– Ну, а потом появились мы и выручили тебя из беды! – вмешался Папа Ориджаба. – Ничего, детка: уж мы постараемся, чтоб ты вернулась к своему папе! Кстати: как его зовут?
– Я всегда звала его папочкой… А все остальные – «господин Хойзе».
– А как звали твою маму? – поинтересовался Ловкач.
– Не знаю. Я никогда её не видела… – после этих слов девочка вновь замкнулась в себе, и бледнокожему пришлось потратить немало времени, чтобы вновь разговорить пленницу.
Дело двигалось туго. Похоже, Элин совершенно не представляла, где именно находился дворец её родителя. Ловкач достал свою карту и принялся перечислять названия южных городов; но девчонка только мотала головой. Нет, про такой она не слышала… И про такой тоже… Хотя вот, Коссуга… Да, она слышала это название много раз! И от матросов тоже – наверное, они проплывали мимо.
– Уже кое-что! – бросил Ловкач Ориджабе-старшему. – Есть предложение, компаньон. Разворачиваем парус и берем курс на Коссугу. Это самый крупный из южных городов, а главное – там никто не объявлял охоту за вашими головами. Так что мы тихомирно начинаем расспросы. Этот Хойзе, судя по всему, – важная шишка… Что скажешь?
Папа Ориджаба задумчиво выпятил губу.
– План-то, может, и хорош… Но, думается мне, есть способ попроще. Девчонку-то похитили здесь, в Амфитрите; наверняка было много шума. Разнюхаем, что да как…

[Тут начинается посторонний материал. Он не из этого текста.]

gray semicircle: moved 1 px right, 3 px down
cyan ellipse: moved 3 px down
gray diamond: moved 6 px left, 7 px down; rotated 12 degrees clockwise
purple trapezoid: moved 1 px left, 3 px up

Ловкач в раздражении сплюнул.
– Да пойми, наконец: то, что вас ещё не сграбастали парни Бледного, – настоящее чудо! Сколько можно испытывать судьбу?!
– Не суетись, у меня всё продумано. Сегодня ночью отгоним пиасс за город, бросим якорь в какой-нибудь тихой заводи. Это дельце не для слабаков, компаньон! И выиграет его тот, у кого нервишки покрепче.
Мы опоздали с отплытием совсем чуть-чуть. Заходящее солнце уже наполовину скрылось за деревьями, когда стоявший на карауле Пиксин поднял тревогу. Из-за ближайших пакгаузов на полном ходу вывернула большая, битком набитая головорезами лодка с динамическим двигателем – и устремилась к пиассу. В кильватере пенного следа шла вторая, поменьше. Один из громил, встав на носу, раскручивал над головой верёвку с якорем-кошкой: нас собирались брать на абордаж.
Папа Ориджаба, Гас, Роффл и Морфи, не сговариваясь, вскинули арбалеты и дали нестройный залп. Двое нападавших с воплями сверзились в воду; киднепперы поспешно скрылись за фальшбортом – и вовремя. Спустя миг пасторальное спокойствие вечера разнесла в клочки оглушительная канонада. Пули выбивали фонтаны щепок из палубной надстройки, со смачным хрустом входили в тугие камышовые кранцы, развешанные вдоль бортов, дырявили складки паруса. Лодка окуталась пороховым дымом; со всех сторон гремели проклятия и богохульства. Веселье началось.
Головорезы Кроста допустили ошибку, слишком рано разрядив пистолеты. Теперь им предстояла рукопашная схватка – и тут, несмотря на численный перевес противника, у нас имелось небольшое преимущество: борта пиасса были слишком высоки, чтобы вот так запросто перемахнуть их.
Атака бандитов застала меня на камбузе. Я бросился по узкому трапу наверх, схватил весло – это было первое, что попалось под руку, – и одним взмахом отправил в воду излишне резвого негодяя. Другой, увидев занесенную над головой лопасть, предпочёл прыгнуть сам. Семейство Ориджаба спешно перезаряжало арбалеты.
– Чего стоишь, ходу давай! – рявкнул на меня Папа.
Гас вдруг отложил оружие, змеёй скользнул к якорному клюзу и принялся спешно выбирать ржавую цепь. Сообразительный малый! Я потянулся к Роффлу, выхватил у него из-за пояса нож и полоснул по канату, удерживавшему тонкие реи веерного паруса. Тот с шумом распустился, захлопал – и пиасс, влекомый вечерним бризом, тяжело двинулся с места. Тут парни на моторке совершили ещё одну глупость – попытались преградить нам дорогу. Но то, что прекрасно срабатывало в узких переулках с диномобилями и повозками, на воде оказалось фатальным. Высокая скула корабля с глухим скрежетом подмяла лодку, и та опрокинулась. Проклятия и вопли взметнулись с новой силой.